Nie wiadomo, kto, ale aby zarobił, musiał sprzedać drożej. Ponieważ nie była to akumulacja na spadku dobrej spółki, ale dystrybucja na zwyżce, musiało się wydarzyć coś, co umożliwiło pozbycie się zakupionego drogo pakietu akcji.

Machina spekulacyjna, jaka tu ruszyła, przyprawia mnie do dzisiaj o zawrót głowy. Im wyżej, tym mocniej leciała dystrybucja. Akcje dystrybuowali również udziałowcy, a kto to kupował? Tłum? Ludzie zachęceni samo-nakręcającymi się informacjami, jaka to spółka i jej produkty są cudowne.

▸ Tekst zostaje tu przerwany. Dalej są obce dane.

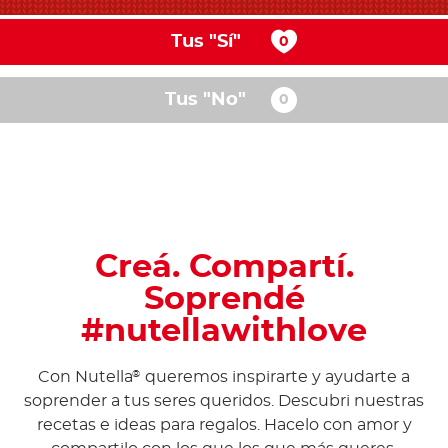
Tus "Sí"
Tus "No"
Creá. Compartí.
Soprendé
#nutellawithlove
Con Nutella
queremos inspirarte y ayudarte a
®
soprender a tus seres queridos. Descubri nuestras
recetas e ideas para regalos. Hacelo con amor y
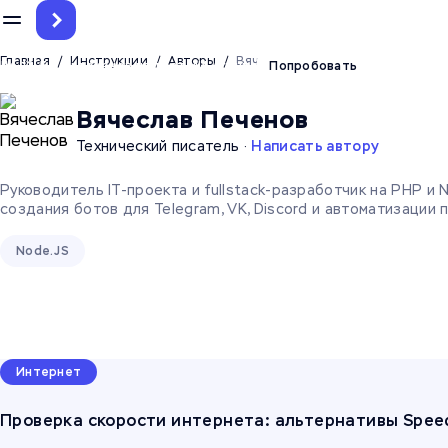
Главная
/
Инструкции
/
Авторы
/
Вячеслав Печенов
До 12.5 млн токенов на тест ИИ-агента
Попробовать
Вячеслав Печенов
Технический писатель
·
Написать автору
Руководитель IT-проекта и fullstack-разработчик на PHP и 
создания ботов для Telegram, VK, Discord и автоматизации 
Node.JS
Интернет
Проверка скорости интернета: альтернативы Spee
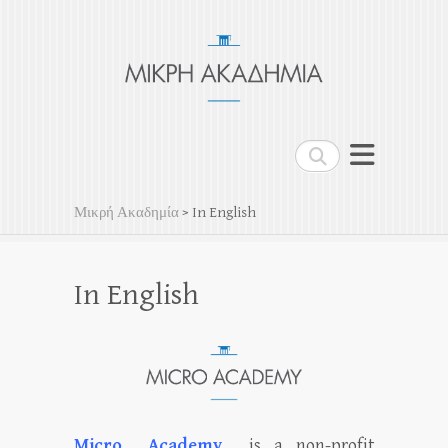
Μικρή Ακαδημία
Μη Κερδοσκοπικός Οργανισμός
Search
Μικρή Ακαδημία
>
In English
In English
Micro Academy
is a non-profit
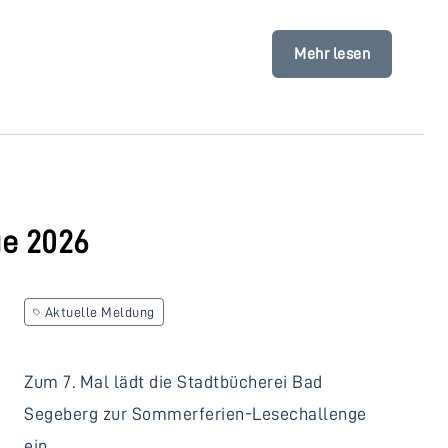
Mehr lesen
e 2026
Aktuelle Meldung
Zum 7. Mal lädt die Stadtbücherei Bad
Segeberg zur Sommerferien-Lesechallenge
ein.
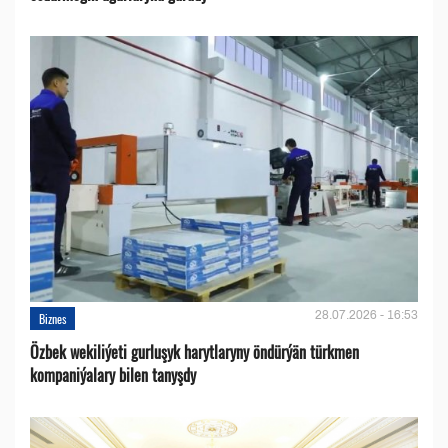
28.07.2026 - 16:53
Biznes
Özbek wekiliýeti gurluşyk harytlaryny öndürýän türkmen
kompaniýalary bilen tanyşdy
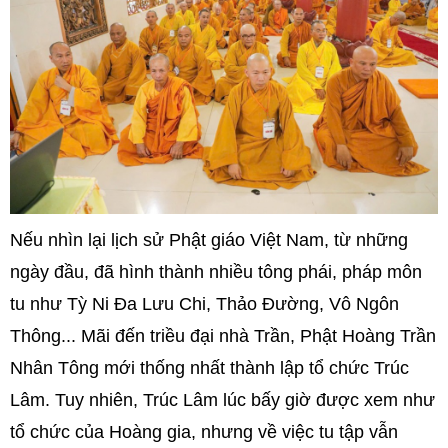
Nếu nhìn lại lịch sử Phật giáo Việt Nam, từ những
ngày đầu, đã hình thành nhiều tông phái, pháp môn
tu như Tỳ Ni Đa Lưu Chi, Thảo Đường, Vô Ngôn
Thông... Mãi đến triều đại nhà Trần, Phật Hoàng Trần
Nhân Tông mới thống nhất thành lập tổ chức Trúc
Lâm. Tuy nhiên, Trúc Lâm lúc bấy giờ được xem như
tổ chức của Hoàng gia, nhưng về việc tu tập vẫn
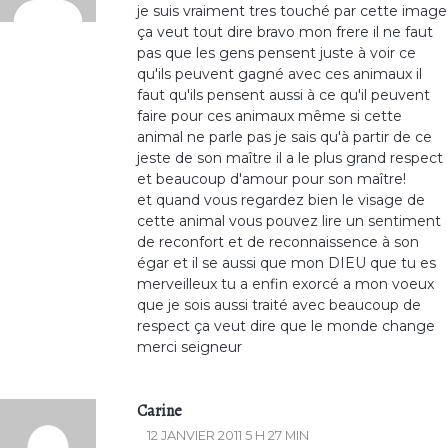
je suis vraiment tres touché par cette image
ça veut tout dire bravo mon frere il ne faut
pas que les gens pensent juste à voir ce
qu'ils peuvent gagné avec ces animaux il
faut qu'ils pensent aussi à ce qu'il peuvent
faire pour ces animaux même si cette
animal ne parle pas je sais qu'à partir de ce
jeste de son maître il a le plus grand respect
et beaucoup d'amour pour son maître!
et quand vous regardez bien le visage de
cette animal vous pouvez lire un sentiment
de reconfort et de reconnaissence à son
égar et il se aussi que mon DIEU que tu es
merveilleux tu a enfin exorcé a mon voeux
que je sois aussi traité avec beaucoup de
respect ça veut dire que le monde change
merci seigneur
Carine
12 JANVIER 2011 5 H 27 MIN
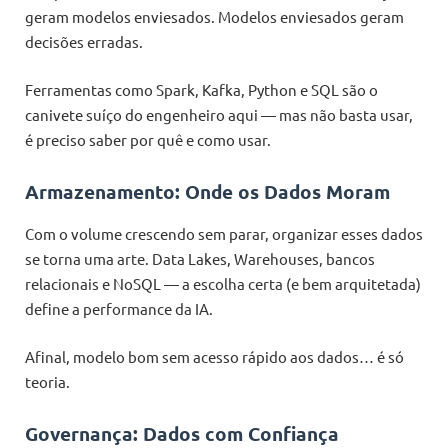
geram modelos enviesados. Modelos enviesados geram
decisões erradas.
Ferramentas como Spark, Kafka, Python e SQL são o
canivete suíço do engenheiro aqui — mas não basta usar,
é preciso saber por quê e como usar.
Armazenamento: Onde os Dados Moram
Com o volume crescendo sem parar, organizar esses dados
se torna uma arte. Data Lakes, Warehouses, bancos
relacionais e NoSQL — a escolha certa (e bem arquitetada)
define a performance da IA.
Afinal, modelo bom sem acesso rápido aos dados… é só
teoria.
Governança: Dados com Confiança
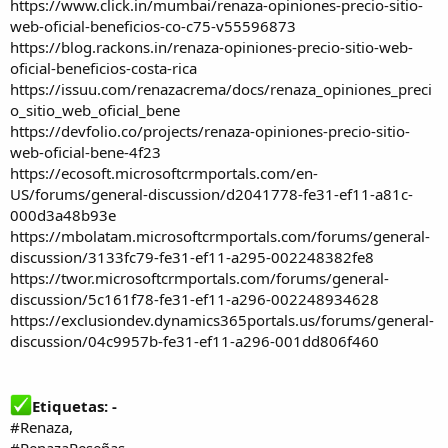
https://www.click.in/mumbai/renaza-opiniones-precio-sitio-
web-oficial-beneficios-co-c75-v55596873
https://blog.rackons.in/renaza-opiniones-precio-sitio-web-
oficial-beneficios-costa-rica
https://issuu.com/renazacrema/docs/renaza_opiniones_preci
o_sitio_web_oficial_bene
https://devfolio.co/projects/renaza-opiniones-precio-sitio-
web-oficial-bene-4f23
https://ecosoft.microsoftcrmportals.com/en-
US/forums/general-discussion/d2041778-fe31-ef11-a81c-
000d3a48b93e
https://mbolatam.microsoftcrmportals.com/forums/general-
discussion/3133fc79-fe31-ef11-a295-002248382fe8
https://twor.microsoftcrmportals.com/forums/general-
discussion/5c161f78-fe31-ef11-a296-002248934628
https://exclusiondev.dynamics365portals.us/forums/general-
discussion/04c9957b-fe31-ef11-a296-001dd806f460
Etiquetas: -
#Renaza,
#RenazaReseñas,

Z naszego punktu widzenia im wyżej, tym potężniejsze świece dystrybucyjne. Żadnej akumulacji na korektach. Jest to dość jasna informacja, że do takiej spółki nie kierujemy kapitału mimo wzrostu kursu. Nie ma sekwencji akumulacji. Inną sytuacją jest ta, kiedy akcje posiadalibyśmy. Wtedy zgodnie z metodą VSA i LTTM, dysponujemy świadomością, że trwa dystrybucja. A skoro tak, poszukujemy przewagi podaży w celu pozbycia się posiadanych akcji.

Wnioski końcowe

Na giełdzie nie ma drogi na skróty. Jeżeli wybieramy drogę długoterminowego, świadomego zarabiania, musimy kupować jedynie określonych momentach, które udostępnia nam rynek. Jeżeli spekulujemy, jak chociażby na Biomedzie, musimy postępować w ściśle określony sposób. Przy czym zaznaczam, że sama spekulacja w przypadku prowadzonej dystrybucji w większości przypadków nie będzie udana.

Dlaczego? Ta jest możliwa tylko wtedy, kiedy na rynkach dzieją się nieprzewidywalne rzeczy, jako chociażby obecnie rozgrywana pandemia. Ona pozwala spekulacji chwilę dłużej trwać. W normalnych warunkach rynkowych, spekulacja trwa dzień lub dwa. Tylko tyle.